INSTRUCTIONS TO FOLLOW: Copy every entry as is. Leave images out.

START DATA RECORDS

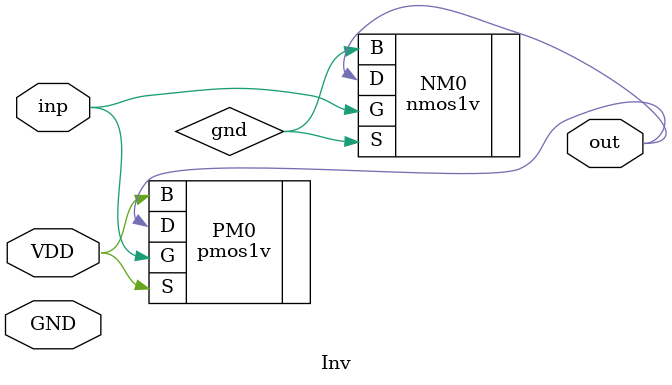
<source format=v>

module Inv (
inp,out,VDD,GND );
input  inp;
output  out;
input  VDD;
input  GND;
wire VDD;
wire gnd;
wire inp;
wire out;

nmos1v    
 NM0  ( .S( gnd ), .G( inp ), .B( gnd ), .D( out ) );

pmos1v    
 PM0  ( .S( VDD ), .G( inp ), .B( VDD ), .D( out ) );

endmodule


</source>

END DATA RECORDS

RESULT FOR THIS EXERCISE:
<source format=v>

module Inv (
inp,out,VDD,GND );
input  inp;
output  out;
input  VDD;
input  GND;
wire VDD;
wire gnd;
wire inp;
wire out;

nmos1v    
 NM0  ( .S( gnd ), .G( inp ), .B( gnd ), .D( out ) );

pmos1v    
 PM0  ( .S( VDD ), .G( inp ), .B( VDD ), .D( out ) );

endmodule


</source>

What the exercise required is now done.